# Text segment
Our third annual Safety Month will be held this summer. The goal of Safety Month is to strengthen Mid-City’s safety culture through special programming and training for our 350 field electricians and technicians. This year, we’re looking to build on the past two and continue with bonus trainings and outreach. In the spirit of the upcoming safety month, we’re breaking down the most frequently cited serious electrical violations that occurred in 2018, according to OSHA.gov.
2018’s Five Most Cited Serious Electrical Violations
404(f)(6) Wiring Design – Grounding Path: “The path to ground from circuits, equipment, and enclosures shall be permanent and continuous.”
In other words: Conductors must be grounded correctly and free of faults.
Compliance Example: If an outlet was not properly grounded, it could cause someone who plugs something into that outlet to be shocked, or much worse, electrocuted. To prevent this kind of injury and comply with this standard, we use something called a GFCI (Ground Fault Circuit Interrupter) in case there is a fault in the ground. If there is a fault present, this will stop the flow of electricity by tripping the circuit and shutting off the outlet completely.

# Material supplied
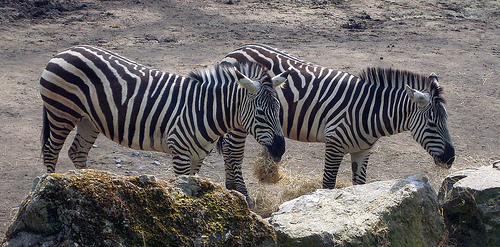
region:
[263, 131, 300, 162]
Zebra has black nose.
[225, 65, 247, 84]
Tip of zebra's ear is black.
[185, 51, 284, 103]
Zebra has black and white mane.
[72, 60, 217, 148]
Zebra is black and white.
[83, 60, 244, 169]
Zebra is covered in stripes.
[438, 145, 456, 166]
Zebra has black nose.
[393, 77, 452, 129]
Zebra has white ear.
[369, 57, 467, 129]
Zebra has black and white mane.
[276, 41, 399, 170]
Zebra is black and white.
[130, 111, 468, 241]
Zebra's standing behind large rocks.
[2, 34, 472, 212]
there are 2 zebras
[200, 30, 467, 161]
the zebras are black and white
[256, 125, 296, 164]
the nose is black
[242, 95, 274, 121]
the eye is open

# Tasks to complete
A) Repeat a passage from the Safety Month text word for word. Begin at the words "Our third annual" and stop after "according to OSHA.gov.".
B) Answer these questions using the Safety Month text:
(i) How many field electricians and technicians does the Safety Month programming serve?
(ii) Violations from which year does the text break down?
(iii) What does the abbreviation GFCI stand for?
C) Turn the paragraph of the Safety Month text that opens with "Compliance Example: If an outlet was not properly grounded" into a short bulleted list that keeps its main facts.

# Solutions
A)
Our third annual Safety Month will be held this summer. The goal of Safety Month is to strengthen Mid-City’s safety culture through special programming and training for our 350 field electricians and technicians. This year, we’re looking to build on the past two and continue with bonus trainings and outreach. In the spirit of the upcoming safety month, we’re breaking down the most frequently cited serious electrical violations that occurred in 2018, according to OSHA.gov.

B)
(i) 350
(ii) 2018
(iii) Ground Fault Circuit Interrupter

C)
- An outlet that is not properly grounded can shock or even electrocute someone who plugs something into it.
- To prevent this injury and comply with the standard, a GFCI (Ground Fault Circuit Interrupter) is used.
- If a ground fault is present, the GFCI trips the circuit, stopping the flow of electricity and shutting off the outlet completely.